Lunch brought a chance to get to press some more flesh and chat to clerks from Bristol, Hull, Northampton, Leeds, Manchester and that London. Everyone was keen to share ideas and stories and there was a wonderful buzz to the whole affair. The food was bloody good.

With barely time to draw breath we were into the afternoon workshops. I decided to sit in on Marketing your Chambers for the first session. This was led by Catherine Bailey from Bar Marketing and Hayley Eustace of the Legal 500. Both speakers were knowledgeable and enthusiastic and offered gems of useful information. There was another brief break for afternoon tea before we plunged into the final workshop. This time I wanted to see what the young ‘uns were up to so I decided on the Evolution of the Junior Clerk.

A quartet of sharp suited, tieless, fresh faced clerks faced a keen audience. Leigh Royall quipped later that it was good that One Direction could make the conference and I concurred with his pithy assessment. They all looked so young! Never judge a book by it’s cover. These lads were bright and sharp as a tack, even after a very late one enjoying the many pleasures of Leeds by night. Andrew Barnes of Wilberforce Chambers preached the importance of preparation and courtesy when dealing with fixing cases, Dan Sullivan of Tanfield Chambers waxed lyrical about the importance of networking and business development, Sam Collins of St. Philip’s tackled the thorny issues of fee negotiations and managing barrister’s expectations and Marc Goddard of Stour Chambers gave a more senior view of what makes a good junior clerk.

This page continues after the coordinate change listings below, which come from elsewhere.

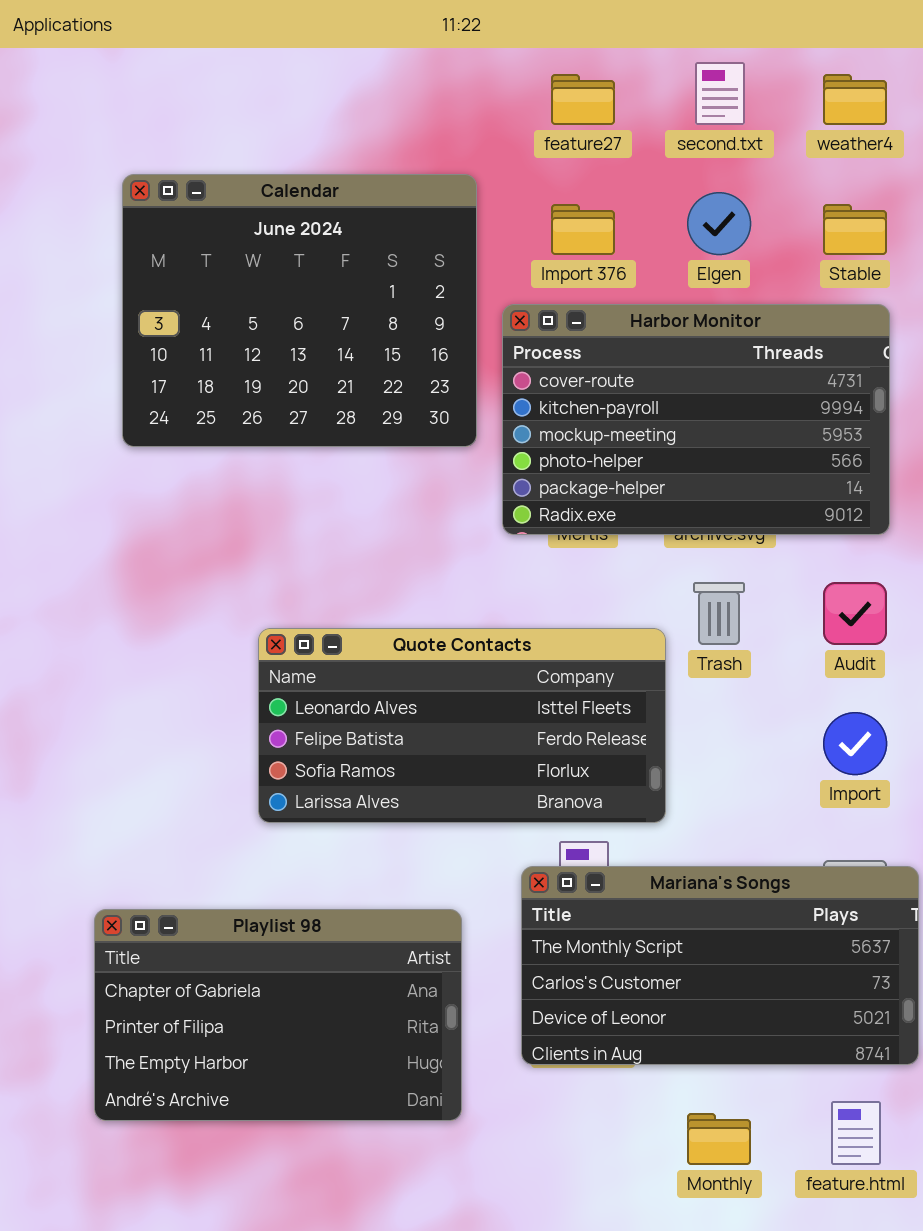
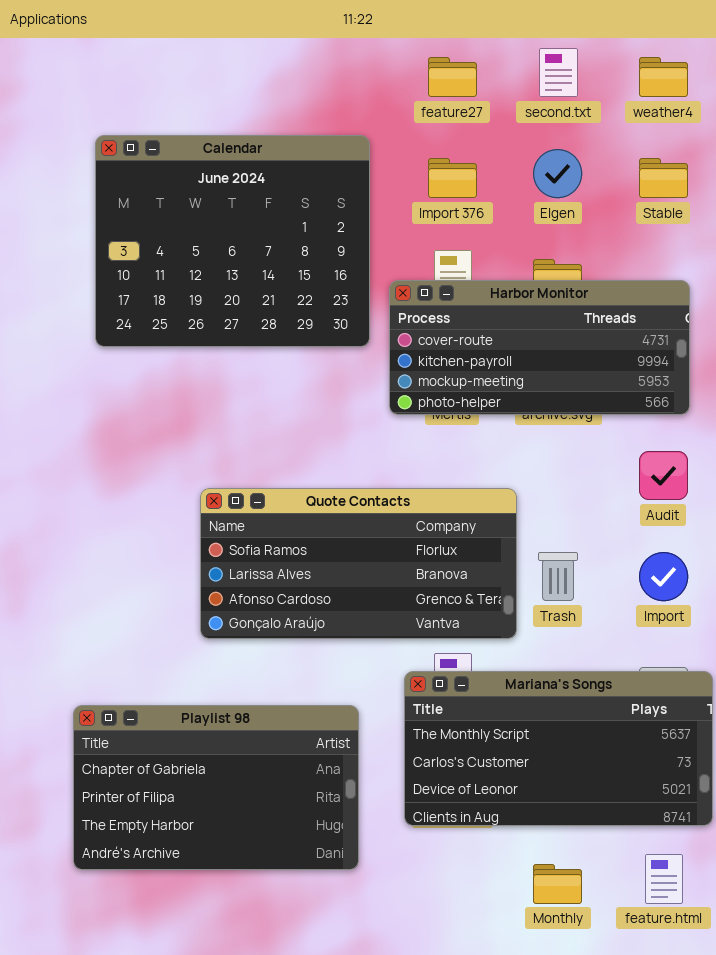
Harbor Monitor: [502,304,890,535] -> [389,280,690,415], resized
Trash: [693,582,745,645] -> [538,552,578,601], moved
Quote Contacts: [258,628,666,823] -> [200,488,517,639], scrolled down 2 rows

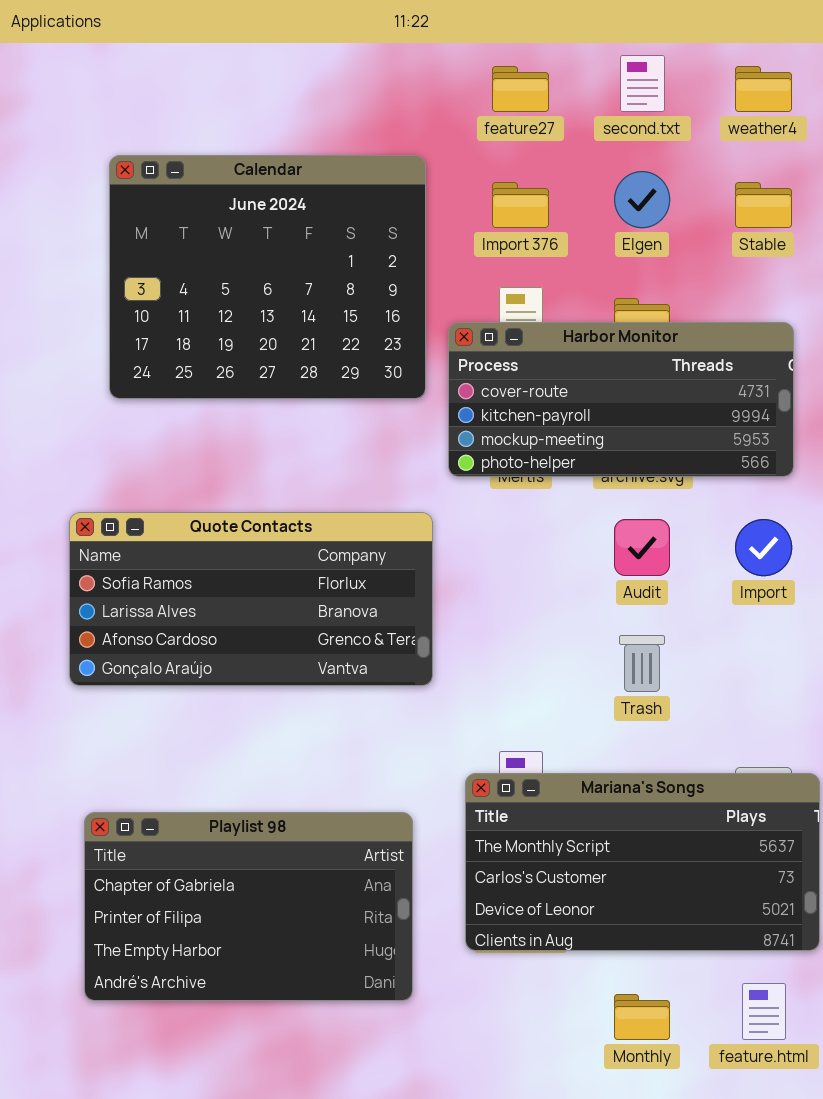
Audit: [639,451,688,500] -> [614,519,670,576], moved
Quote Contacts: [200,488,517,639] -> [69,512,433,686], moved
Import: [639,552,688,601] -> [735,519,792,576], moved

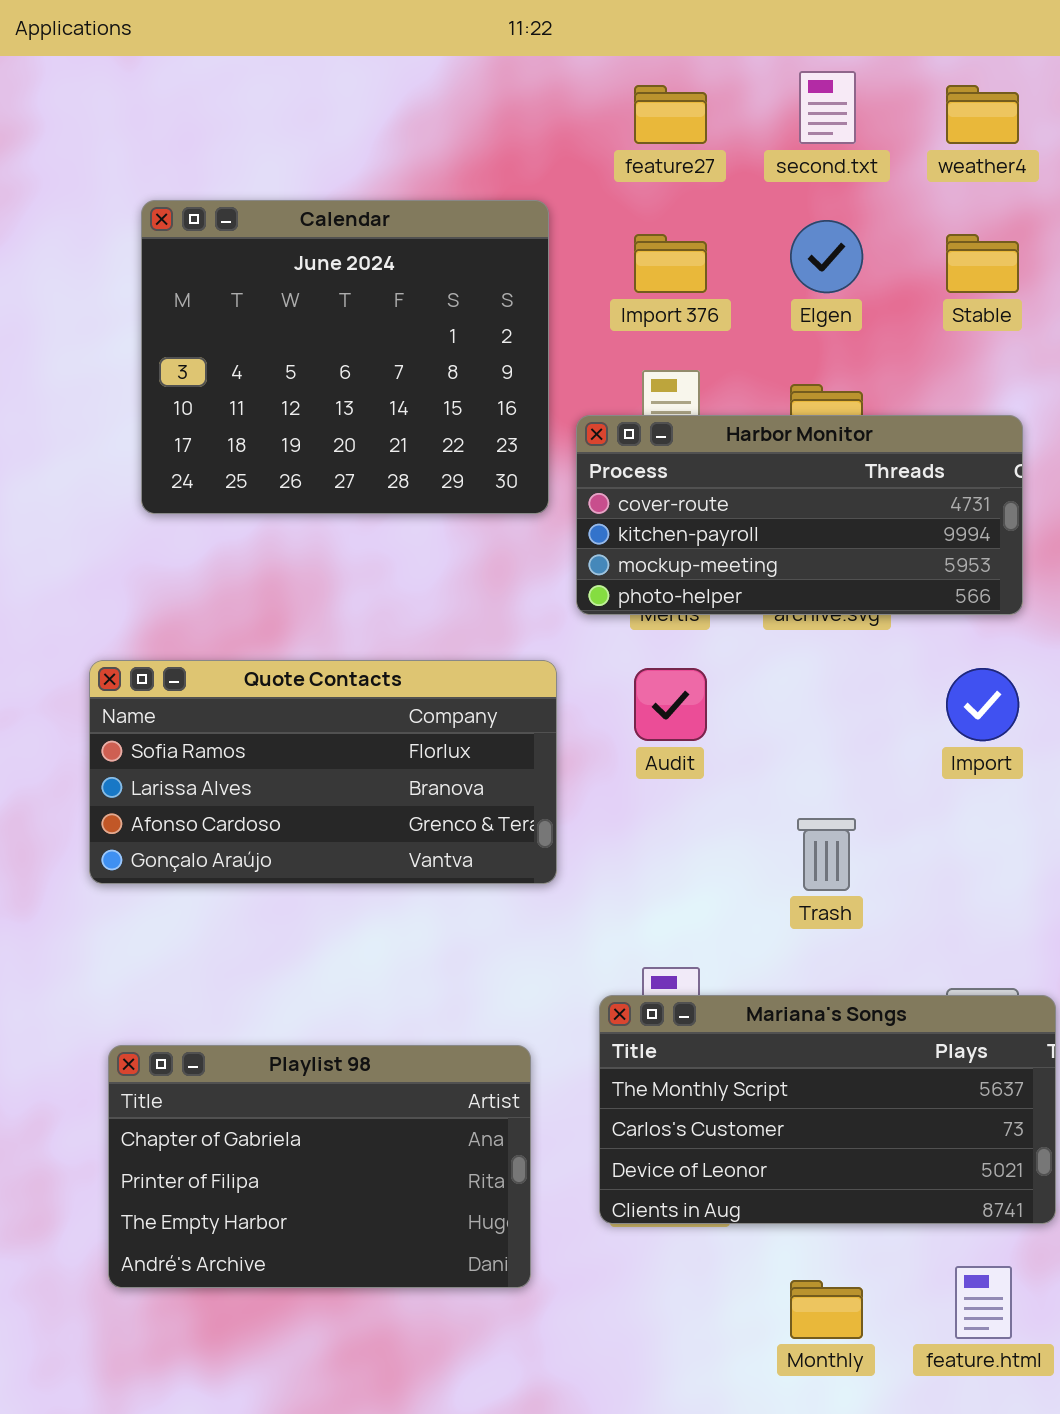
Audit: [614,519,670,576] -> [634,668,707,741], moved

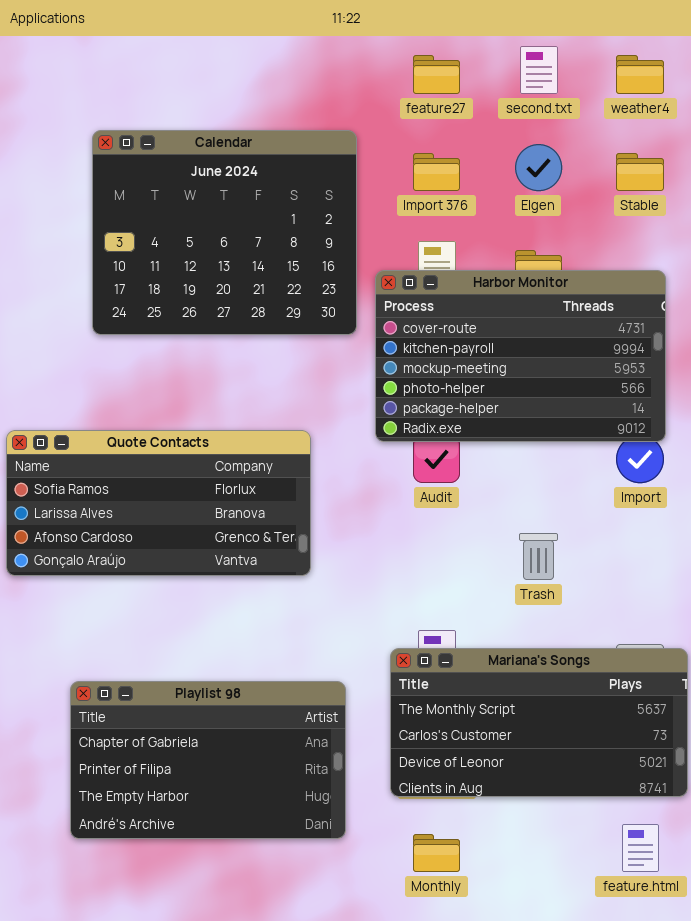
Harbor Monitor: [576,415,1023,615] -> [375,270,666,442], resized
Quote Contacts: [89,660,557,884] -> [6,430,311,576], moved
Monthly: [790,1280,863,1339] -> [413,834,460,872], moved

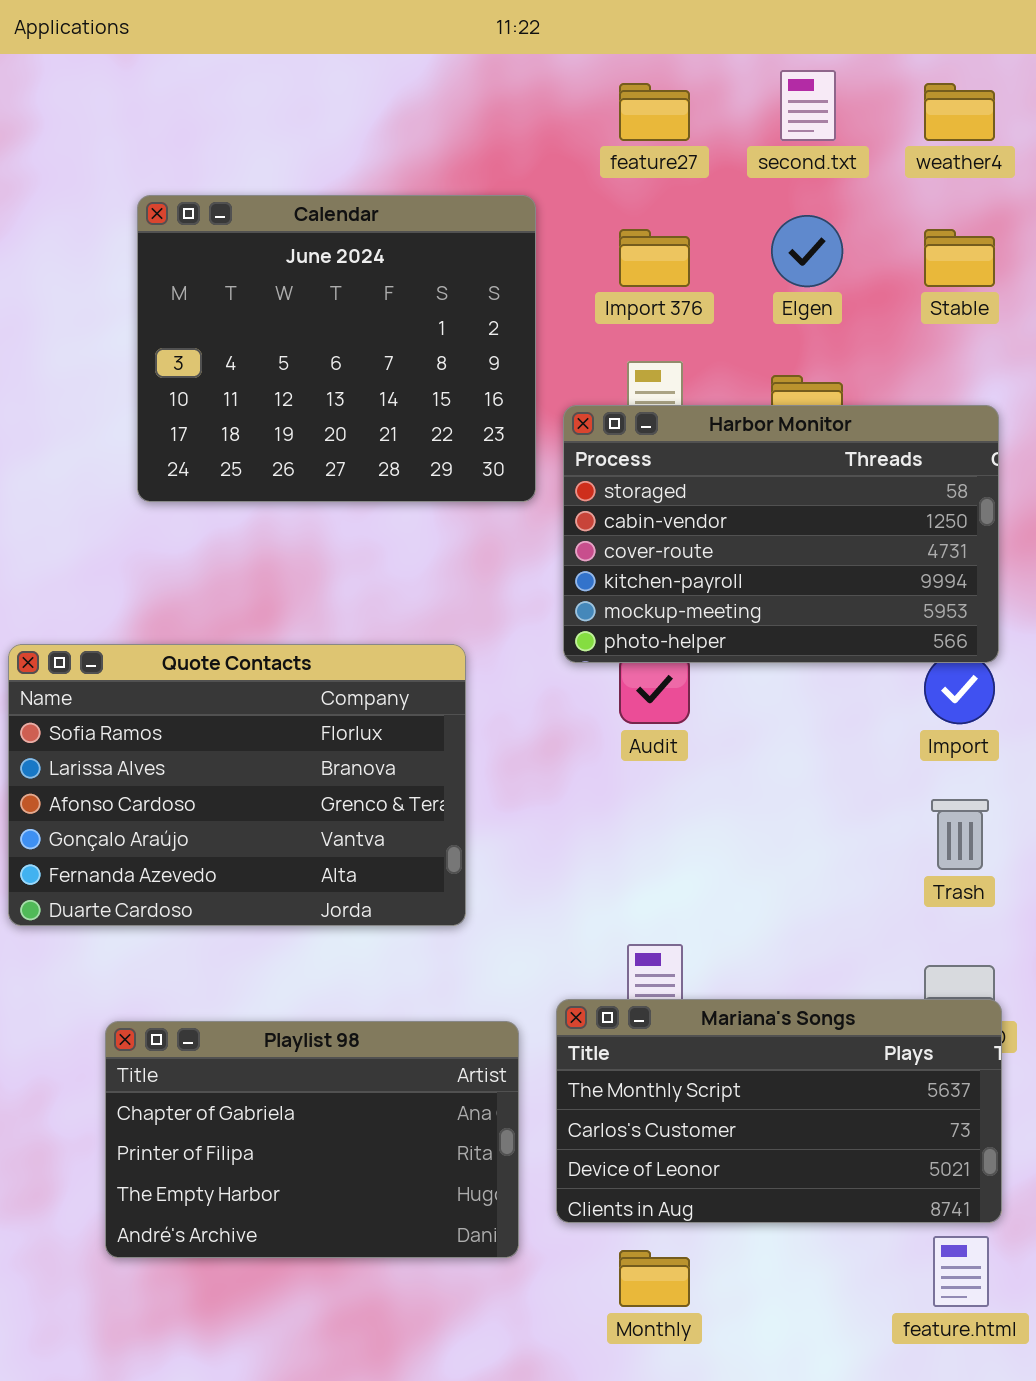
Harbor Monitor: [375,270,666,442] -> [563,405,999,663], scrolled up 2 rows
Quote Contacts: [6,430,311,576] -> [8,644,466,926], resized
Trash: [519,533,558,580] -> [931,799,989,870], moved
Mariana's Songs: [390,648,688,797] -> [556,999,1002,1223], moved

The future is bright if it’s in the hands of savvy, eloquent junior clerks such as these. To paraphrase Wellington I don’t know what other senior clerks think of them but by God they frighten me. Our conference chair closed proceedings and off we all dashed to the pub.

Things started slowly. A chat, a pint, a joke. Some bloke in a cat costume. Another pint, more jokes, more chatter. Then I was thrust into the company of the young ‘uns. A flock of quick talking, hard drinking baby clerks surrounded me and ushered me towards some sort of carousel of multi-coloured shots. Of course I had to participate, I was notabarrister. This sort of thing should be right up my alley. The fact that these lads were half my age and possessed of livers which had not had as many years of abuse did not cross my mind.

“You’re out now”
“You can stay with us, we’ve got an apartment”
“Nah you can’t get the train, you’re out now”
“Down that, you’re out now”

It appeared that my plan to get the train back was rapidly changing as I was now “out”.

Several pints and a couple of bars later and things had got a little blurry. I seemed to have lost my Fagin like following of young cockney urchins and with it my bed for the night. Sauntering into the next bar brought me back into contact with familiar faces. My bedless plight was quickly resolved again as another helpful sole pledged their floor or sofa. The alcohol evaporated from my glass as there was no conceivable way I was still drinking that quickly. Minutes passed in seconds and suddenly I was surrounded by unfamiliar faces.

It was 1 am, I was in a three piece suit, in the middle of Leeds, more than a little merry, I had lost all my mates and I had nowhere to sleep. Oh dear, thought I with a giggle.

As if by magic the BarSquared lads appeared. They steered me through the next few bars where we managed to catch up with the remaining hard drinking clerks. At some point we may have been asked to leave somewhere for dancing on the tables. I can neither confirm nor deny this but it wouldn’t surprise me. Following a hastily consumed burger I collapsed on a hotel room floor where I slept the sleep of the extremely inebriated.

The following day was painful but it hasn’t dampened my enthusiasm for this truly fantastic chance to spend some time with a congenial and hospital horde of barristers’ clerks. IBC 2015 can’t come soon enough.